Por Chiara Lombardi — A cantora e compositora Arisa regressa ao Festival de Sanremo pela oitava vez com uma canção que é, ao mesmo tempo, autocrítica e celebração: Magica Favola. Aos 43 anos, a artista lucana revisita sua trajetória num tom de confidência—como quem lê o roteiro escondido da própria vida num caderno de cenas íntimas.
No texto de Magica Favola, Arisa percorre episódios que a moldaram: “Não trocaria nada, foi uma viagem densa de significados, de altos e baixos que me fizeram ser quem sou hoje”. Essa aceitação adulta se traduz numa segurança interior que, conta ela, antes buscava nos outros: “Sempre procurei segurança nos outros, sobretudo no amor. Agora decidi me apaixonar por mim mesma.”
Hoje Arisa diz sentir-se segura e capaz de se bastar: “Sempre estive em relacionamentos; era o sonho de menina me realizar sentimentalmente, mas desta vez quero experimentar me apaixonar por mim”. Está, portanto, solteira: “Sim, espero permanecer assim o máximo que conseguir. O amor é lindo, mas bagunça tudo. E o destino final de uma mulher não é necessariamente ter um homem ao lado.”
Sobre maternidade, a cantora se mostra cautelosa. Embora tenha descoberto, em sua passagem por The Voice Kids, a energia e o aprendizado que as crianças trazem, ela confessa não se sentir pronta: “Gosto muito de crianças, são incríveis e temos muito a aprender com elas, mas não sei se estaria pronta para a maternidade. Sou demasiado livre, e essa independência me agrada imenso.”
No refrão de Magica Favola, Arisa canta memórias etárias que funcionam como pequenas etapas de roteiro: aos 30, “todos falavam da minha voz”; aos 40, “quero só reencontrar paz”; e aos 50, um sonho iminente: “viver numa casa bonita em Pantelleria, junto ao mar”. Essa progressão tem algo de fábula urbana — um espelho do nosso tempo em que a carreira e o imaginário pessoal se entrelaçam.
O novo álbum, Foto Mosse, chega na primavera, e a artista já anunciou duas datas em maio, em Roma e Milão.
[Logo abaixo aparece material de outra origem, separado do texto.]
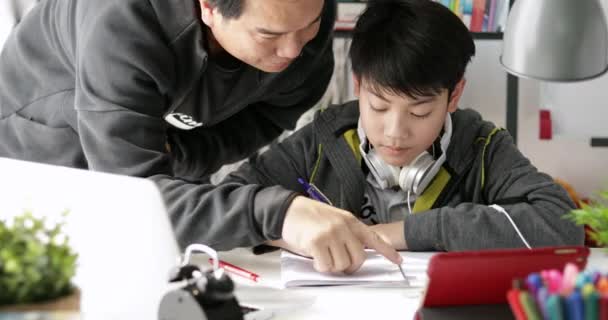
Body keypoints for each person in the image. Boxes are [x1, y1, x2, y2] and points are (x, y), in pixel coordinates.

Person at [0, 0, 397, 260]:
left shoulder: (300, 35)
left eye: (308, 26)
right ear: (209, 6)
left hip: (155, 144)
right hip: (41, 153)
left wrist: (184, 157)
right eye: (269, 35)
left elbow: (264, 118)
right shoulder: (121, 23)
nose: (294, 52)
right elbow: (135, 199)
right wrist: (277, 212)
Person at [223, 0, 584, 273]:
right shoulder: (320, 139)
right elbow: (228, 203)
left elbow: (562, 224)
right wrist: (293, 228)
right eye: (379, 107)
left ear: (454, 95)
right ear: (359, 85)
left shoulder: (482, 146)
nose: (395, 132)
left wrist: (399, 233)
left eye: (420, 112)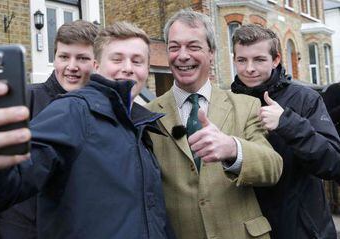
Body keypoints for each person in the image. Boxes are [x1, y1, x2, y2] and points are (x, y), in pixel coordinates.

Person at [0, 21, 175, 239]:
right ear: (98, 65)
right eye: (117, 59)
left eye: (137, 61)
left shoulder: (141, 125)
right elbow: (10, 179)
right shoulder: (72, 111)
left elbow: (150, 212)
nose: (128, 68)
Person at [0, 20, 98, 239]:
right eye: (64, 56)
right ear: (54, 58)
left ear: (96, 63)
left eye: (82, 58)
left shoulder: (104, 114)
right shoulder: (18, 104)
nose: (72, 66)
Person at [146, 10, 283, 239]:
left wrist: (232, 149)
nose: (182, 55)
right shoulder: (148, 116)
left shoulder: (246, 106)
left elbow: (272, 168)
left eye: (193, 46)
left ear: (211, 53)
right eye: (174, 47)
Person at [230, 24, 340, 239]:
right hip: (248, 230)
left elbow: (334, 163)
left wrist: (288, 124)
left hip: (303, 230)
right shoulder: (227, 102)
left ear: (276, 59)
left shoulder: (305, 98)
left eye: (259, 60)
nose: (249, 68)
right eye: (242, 60)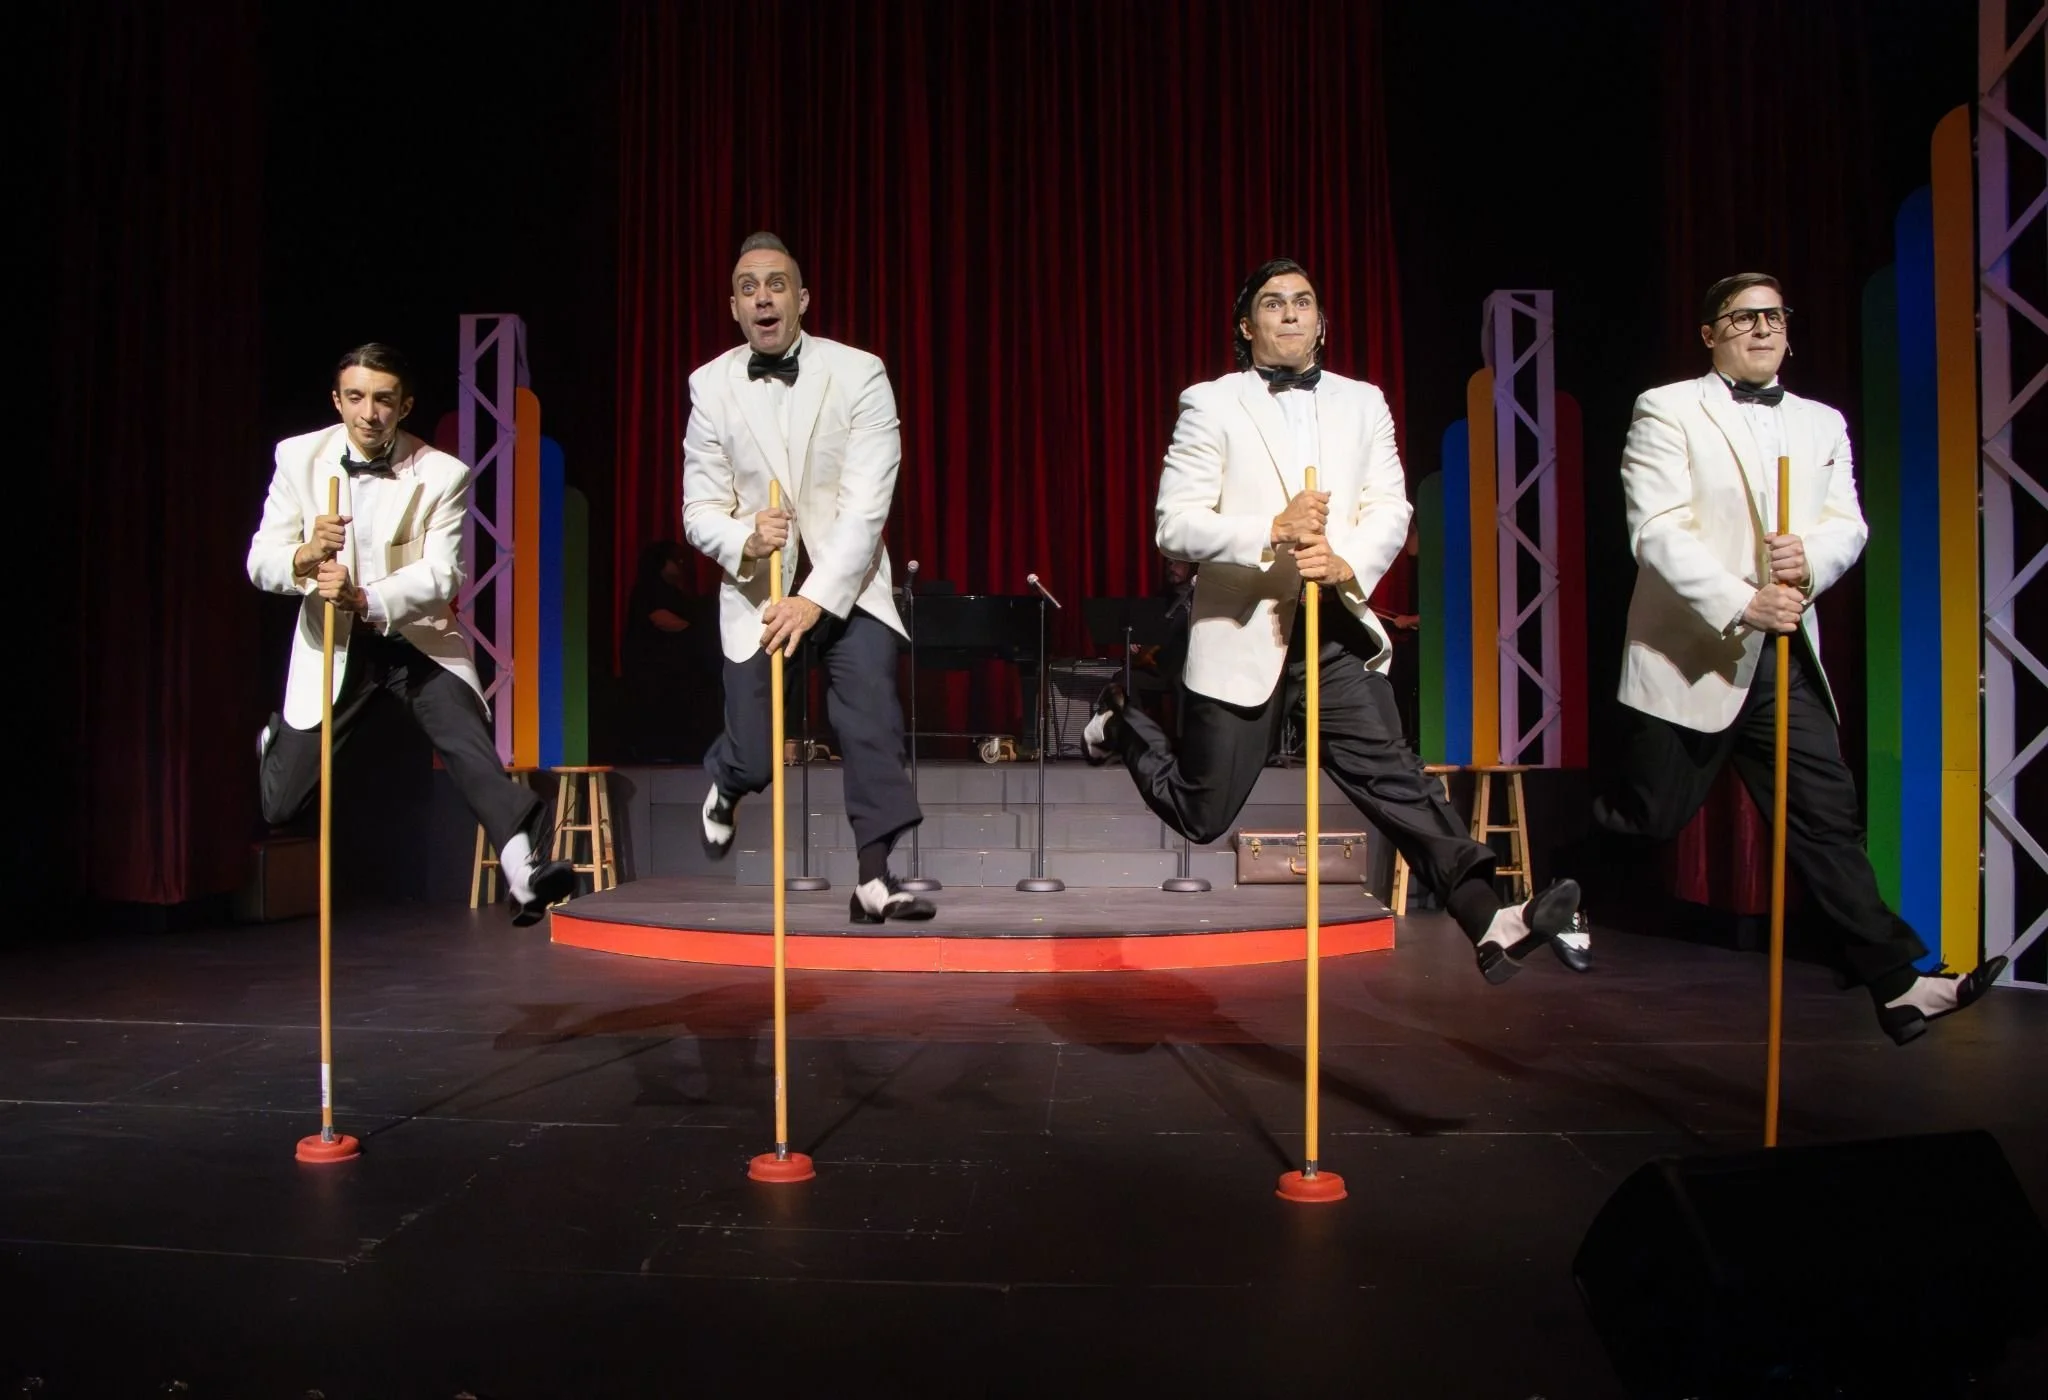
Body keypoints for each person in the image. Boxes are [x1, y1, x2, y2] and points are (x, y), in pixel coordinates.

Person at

Entre vitórias, um segundo lugar e uma passagem como coapresentadora, Sanremo segue sendo palco onde sua voz e sua persona política e íntima se encontram.
Quando olha para a Arisa ingénua de Sincerità, vencedora entre as Novas Propostas em 2009, ela confessa sentir ternura: “Era uma menina doce, não sabia ocultar a ingenuidade. Vinha da província de Potenza, era esteticista, e me vi subitamente diante de uma realidade imprevisível. Demorei anos para entender os mecanismos, mas nunca me dobrei—sei onde me encontro e o que faço.”
Há quem diga que trabalhar com ela é difícil. Arisa responde com ironia serena: talvez seja áspero para alguns ouvir verdades ditas por uma mulher do Sul; existe um imaginário pronto para reduzir a figura ao estereótipo. Ela, no entanto, segue centrada, fiel à própria voz—um instrumento que a libertou e que, mais do que rótulos, revela pensamentos, escolhas e uma recusa a se conformar.
Em suma, Magica Favola não é apenas uma música: é um reframe biográfico, uma pequena obra que nos pede para olhar o roteiro oculto da fama, do eu e do afeto. Arisa volta a Sanremo não apenas para cantar, mas para reafirmar que a verdadeira segurança nasce do encontro consigo mesma—uma lição que ressoa como o eco cultural desses tempos.